The Senate will begin consideration of the nomination of Regina McCarthy to be assistant administrator for the EPA. After completing work on the McCarthy nomination, the Senate will vote on cloture on the motion to proceed to H.R. 1256. The debate centers on granting the Food and Drug Administration new power to regulate tobacco products a proposal that has divided both the cigarette industry and infringement on individual choice.

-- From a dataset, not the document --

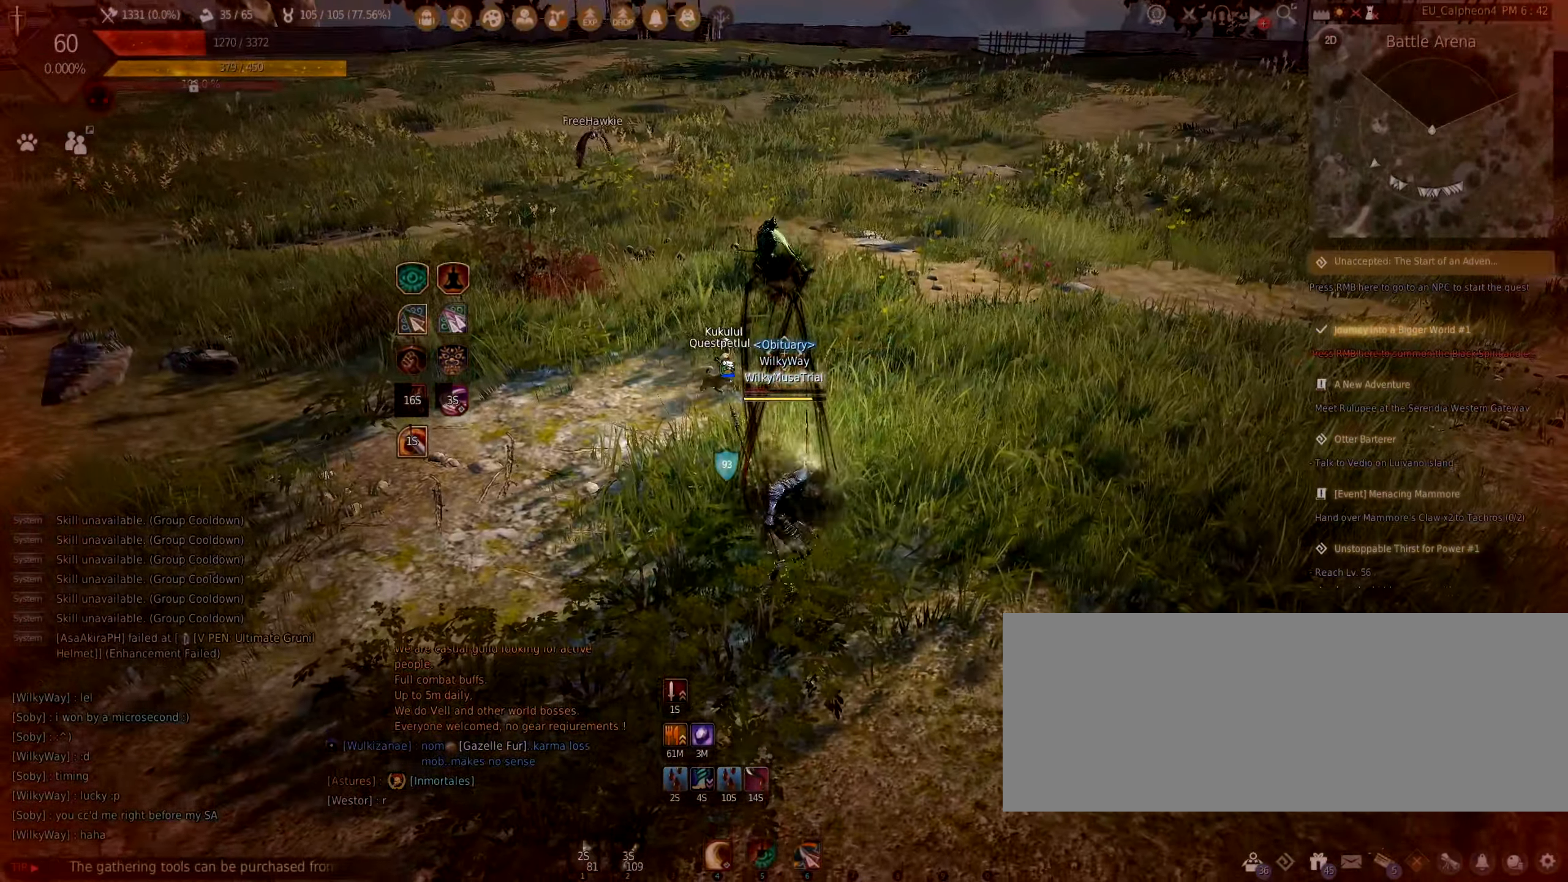
{"keys": ["s"], "mouse": [], "events": []}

Judge Sotomayor will be meeting with 10 senators today, including Senate Republican Leader Mitch McConnell, Senate Majority Leader Harry Reid, Republican Whip Jon Kyl, Majority Whip Dick Durbin, Judiciary Committee chair Pat Leahy, and Judiciary Committee ranking member Jeff Sessions.
GITMO: With a little over half a year until President Obama’s self-imposed deadline to close Guantanamo Bay, the administration has yet to provide a plan to do so, and polls continue to show that the public opposes closing the detention facility.
As USA Today reports, “Americans are overwhelmingly opposed to closing the detention center for suspected terrorists at Guantanamo Bay and moving some of the detainees to prisons on U.S. soil, a USA TODAY/Gallup Poll finds. By more than 2-1, those surveyed say Guantanamo shouldn't be closed. By more than 3-1, they oppose moving some of the accused terrorists housed there to prisons in their own states.”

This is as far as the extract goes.